Crédit : Vincent Bérenger

Crédit : Vincent Bérenger

Une goutte d'eau dans un nuage

Spectacle de la Compagnie Microscopique (83), vu au Théâtre Transversal à Avignon le 15 juillet 2021 à 19 h 15. Dans le cadre du Festival OFF d'Avignon du 7 au 31 juillet.

Autrice, metteuse en scène, interprète :
Éloïse Mercier

Accompagnement musical : Vincent Bérenger

Genre : Théâtre

Public : à partir de 12 ans

Durée : 1 h 10

Saïgon. C'est comme un murmure, Saïgon, c'est comme un écho, dont on découvre soudain qu'il était déjà là. Je ne suis jamais allé à Saïgon. Je ne savais pas que cette ville habitait ma mémoire. Avec son autre voix, son autre corps, son autre expérience, Eloïse Mercier parle la langue des souvenirs qui nous sont propres et qu'on ne partagera pas.
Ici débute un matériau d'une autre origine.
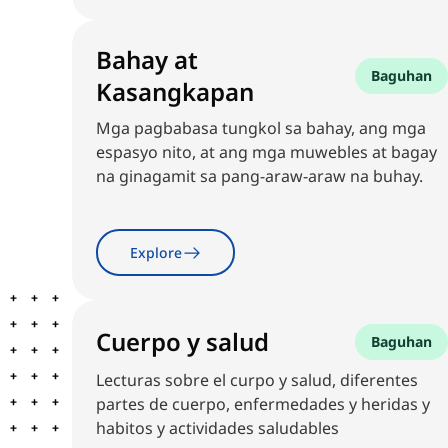
Bahay at
Baguhan
Kasangkapan
Mga pagbabasa tungkol sa bahay, ang mga
espasyo nito, at ang mga muwebles at bagay
na ginagamit sa pang-araw-araw na buhay.
Explore
Cuerpo y salud
Baguhan
Lecturas sobre el curpo y salud, diferentes
partes de cuerpo, enfermedades y heridas y
habitos y actividades saludables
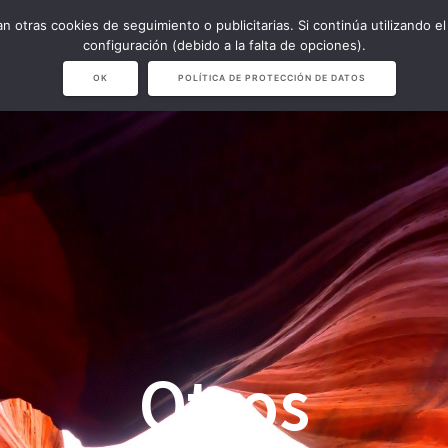
izan otras cookies de seguimiento o publicitarias. Si continúa utilizando
NAVISION
NARVICHIV & LVS
TIE
configuración (debido a la falta de opciones).
OK
POLÍTICA DE PROTECCIÓN DE DATOS
Otros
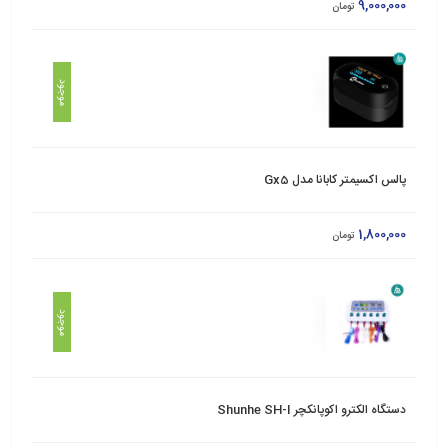
9,000,000
تومان
موجود
پالس اکسیمتر کابانا مدل Gx5
1,800,000
تومان
موجود
دستگاه الکترو اکوپانکچر Shunhe SH-I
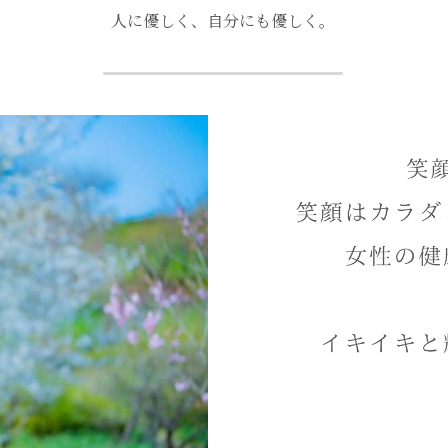
人に優しく、自分にも優しく。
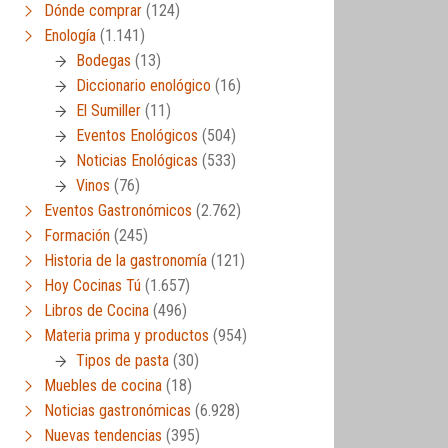
Dónde comprar
(124)
Enología
(1.141)
Bodegas
(13)
Diccionario enológico
(16)
El Sumiller
(11)
Eventos Enológicos
(504)
Noticias Enológicas
(533)
Vinos
(76)
Eventos Gastronómicos
(2.762)
Formación
(245)
Historia de la gastronomía
(121)
Hoy Cocinas Tú
(1.657)
Libros de Cocina
(496)
Materia prima y productos
(954)
Tipos de pasta
(30)
Muebles de cocina
(18)
Noticias gastronómicas
(6.928)
Nuevas tendencias
(395)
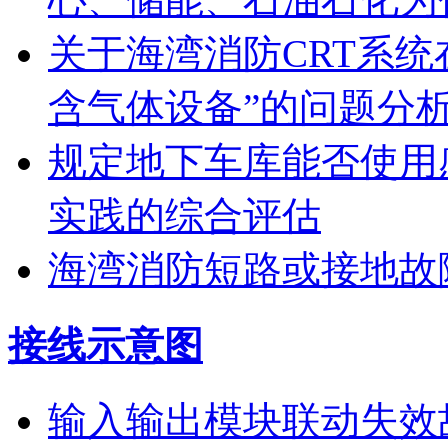
关于海湾消防CRT系
含气体设备”的问题分
规定地下车库能否使用
实践的综合评估
海湾消防短路或接地故
接线示意图
输入输出模块联动失效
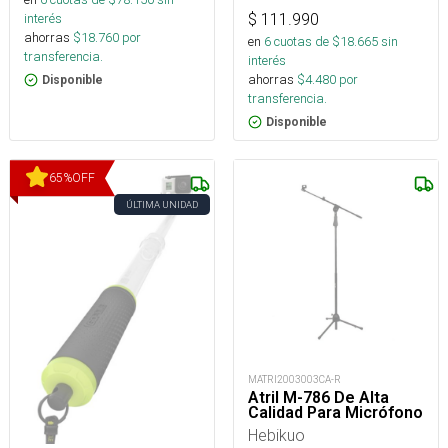
interés
$
111.990
ahorras
$
18.760
por
en
6
cuotas de $
18.665
sin
transferencia.
interés
ahorras
$
4.480
por
Disponible
transferencia.
Disponible
65
%
OFF
ÚLTIMA UNIDAD
MATRI2003003CA-R
Atril M-786 De Alta
Calidad Para Micrófono
Hebikuo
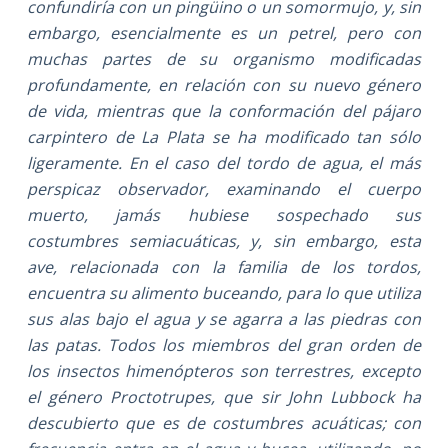
confundiría con un pingüino o un somormujo, y, sin
embargo, esencialmente es un petrel, pero con
muchas partes de su organismo modificadas
profundamente, en relación con su nuevo género
de vida, mientras que la conformación del pájaro
carpintero de La Plata se ha modificado tan sólo
ligeramente. En el caso del tordo de agua, el más
perspicaz observador, examinando el cuerpo
muerto, jamás hubiese sospechado sus
costumbres semiacuáticas, y, sin embargo, esta
ave, relacionada con la familia de los tordos,
encuentra su alimento buceando, para lo que utiliza
sus alas bajo el agua y se agarra a las piedras con
las patas. Todos los miembros del gran orden de
los insectos himenópteros son terrestres, excepto
el género Proctotrupes, que sir John Lubbock ha
descubierto que es de costumbres acuáticas; con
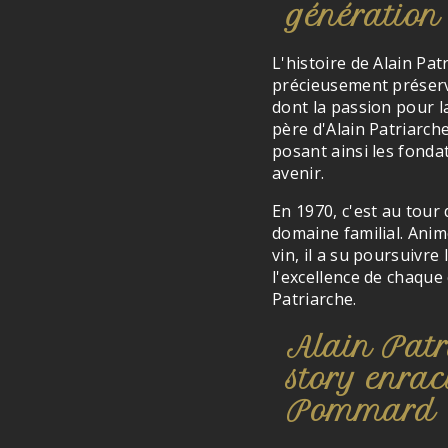
génération
L'histoire de Alain Pat
précieusement préservé.
dont la passion pour la
père d'Alain Patriarche
posant ainsi les fonda
avenir.
En 1970, c'est au tour
domaine familial. Anim
vin, il a su poursuivre
l'excellence de chaque
Patriarche.
Alain Patr
story enrac
Pommard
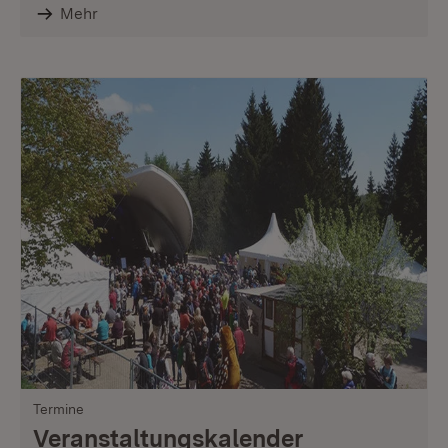
Mehr
Termine
Veranstaltungskalender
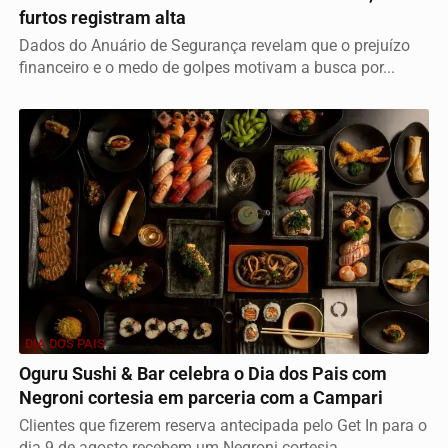
furtos registram alta
Dados do Anuário de Segurança revelam que o prejuízo
financeiro e o medo de golpes motivam a busca por...
DIA DOS PAIS
Oguru Sushi & Bar celebra o Dia dos Pais com
Negroni cortesia em parceria com a Campari
Clientes que fizerem reserva antecipada pelo Get In para o
dia 9 de agosto recebem um Negroni cortesia...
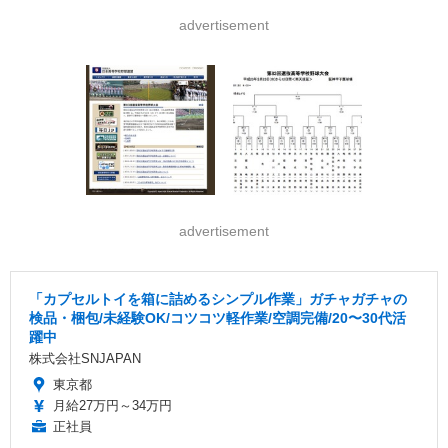
advertisement
advertisement
「カプセルトイを箱に詰めるシンプル作業」ガチャガチャの
検品・梱包/未経験OK/コツコツ軽作業/空調完備/20〜30代活
躍中
株式会社SNJAPAN
東京都
月給27万円～34万円
正社員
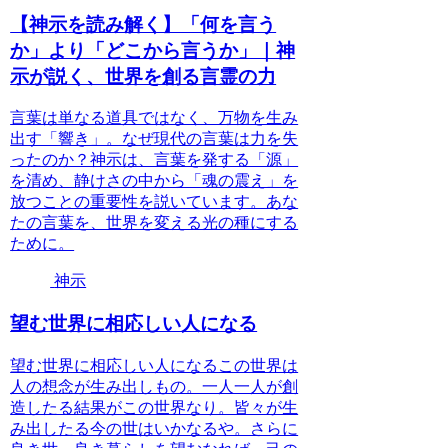
【神示を読み解く】「何を言う
か」より「どこから言うか」｜神
示が説く、世界を創る言霊の力
言葉は単なる道具ではなく、万物を生み
出す「響き」。なぜ現代の言葉は力を失
ったのか？神示は、言葉を発する「源」
を清め、静けさの中から「魂の震え」を
放つことの重要性を説いています。あな
たの言葉を、世界を変える光の種にする
ために。
神示
望む世界に相応しい人になる
望む世界に相応しい人になるこの世界は
人の想念が生み出しもの。一人一人が創
造したる結果がこの世界なり。皆々が生
み出したる今の世はいかなるや。さらに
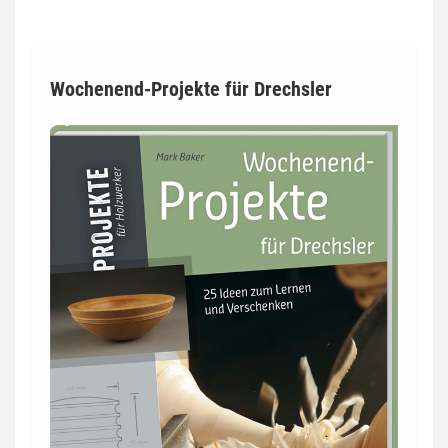
Wochenend-Projekte für Drechsler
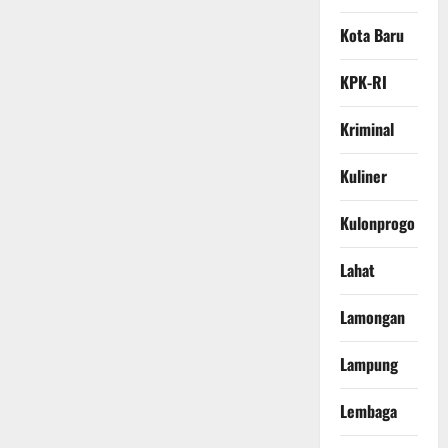
Kota Baru
KPK-RI
Kriminal
Kuliner
Kulonprogo
Lahat
Lamongan
Lampung
Lembaga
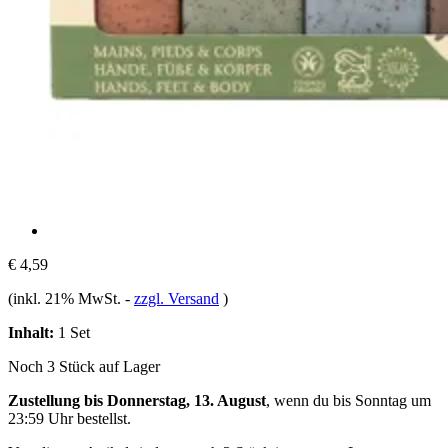
€ 4,59
(inkl. 21% MwSt.
-
zzgl. Versand
)
Inhalt:
1 Set
Noch 3 Stück auf Lager
Zustellung bis Donnerstag, 13. August
, wenn du bis
Sonntag um
23:59 Uhr
bestellst.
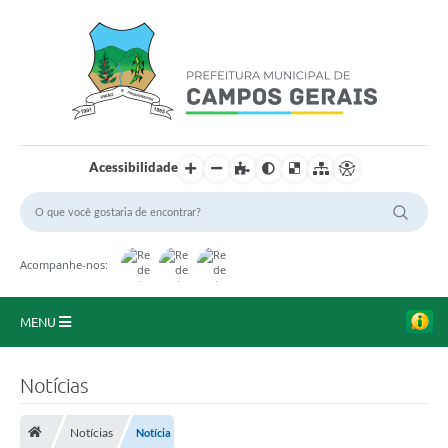
Acessibilidade
Acompanhe-nos:
MENU
Início
Notícias
O Município
Notícias
Notícia
A Prefeitura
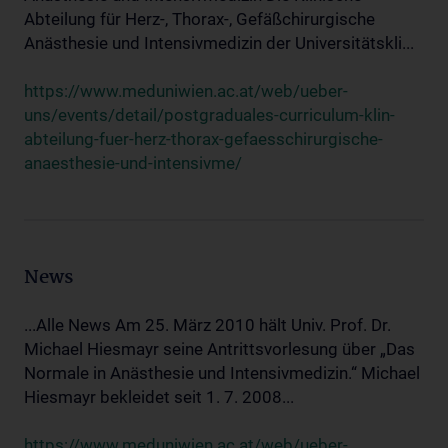
Abteilung für Herz-, Thorax-, Gefäßchirurgische
Anästhesie und Intensivmedizin der Universitätskli...
https://www.meduniwien.ac.at/web/ueber-
uns/events/detail/postgraduales-curriculum-klin-
abteilung-fuer-herz-thorax-gefaesschirurgische-
anaesthesie-und-intensivme/
News
...Alle News Am 25. März 2010 hält Univ. Prof. Dr.
Michael Hiesmayr seine Antrittsvorlesung über „Das
Normale in Anästhesie und Intensivmedizin.“ Michael
Hiesmayr bekleidet seit 1. 7. 2008...
https://www.meduniwien.ac.at/web/ueber-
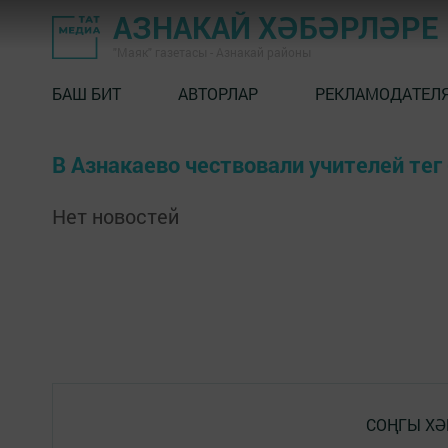
АЗНАКАЙ ХӘБӘРЛӘРЕ
"Маяк" газетасы - Азнакай районы
БАШ БИТ
АВТОРЛАР
РЕКЛАМОДАТЕЛ
В Азнакаево чествовали учителей тег
Нет новостей
СОҢГЫ ХӘ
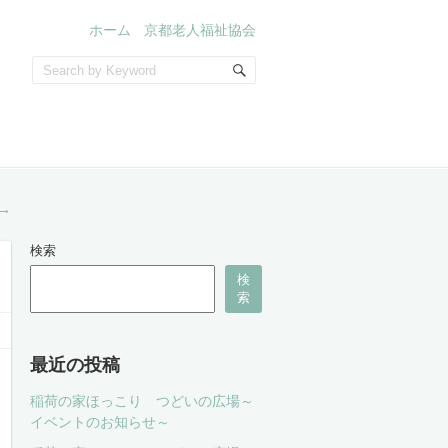
ホーム
京都老人福祉協会
→
検索
検
索
最近の投稿
稲荷の家ほっこり つどいの広場～
イベントのお知らせ～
Saïgon. Ce n'est pas un récit de vacances, car pour écrire un récit de vacances, il faut en être revenu tandis qu'elle, elle s'y trouve encore. Lost in translation, en décalage horaire, perdue dans les frontières, imprégnée des lieux, plongée dans ses souvenirs qui eux-mêmes se confondent, tentant de raconter en séparant les chapitres, les lieux, les personnages. Mais la langue colle au palais. La chaleur humide que partage la salle avignonnaise avec les terres vietnamiennes rend l'atmosphère organique, corporelle. Le monde devient le corps, le corps devient le monde. Intérieur, extérieur, passé, présent, réalité et fiction, goutte d'eau et nuage, salle de théâtre et Viêtnam, tout a le même goût de lèvres dans la torpeur, et tout se savoure. Elle déglutit et goûte encore à ses propres sensations sans mélancolie. Avec langueur, peut-être. Avec un harassement soudain, parfois, parce qu'il y a trop de sensations, de confusions,  L'air est ailleurs, l'air est plus tard, il n'est pas dans la salle.

Pardon. J'ai somnolé quelques instants. C'est étrange, j'ai eu la sensation de n'être pas ailleurs, d'être précisément au même endroit qu'elle, de la rejoindre. Au plateau, un tourne-disque et des néons en forme de flamants roses. Un téléviseur. Beaucoup d'obscurité. Des enregistrements d'Indiana de Duras, dont on sent constamment l'influence. Autant d'éléments qui sont les miroitements échappés de nos songes communs. Un poisson rouge trop élégant dans un bocal trop exigu dont elle contemple la ronde, hypnotisée, plongée dans ses visions, bientôt plongée toute entière dans un lac, dans le téléviseur, en silence, fondue dans un mouvement calme entre nage et dérive.

Une goutte d'eau dans un nuage, ivre et délicate, reprenant doucement son souffle le temps de s'évaporer contre nos pommettes.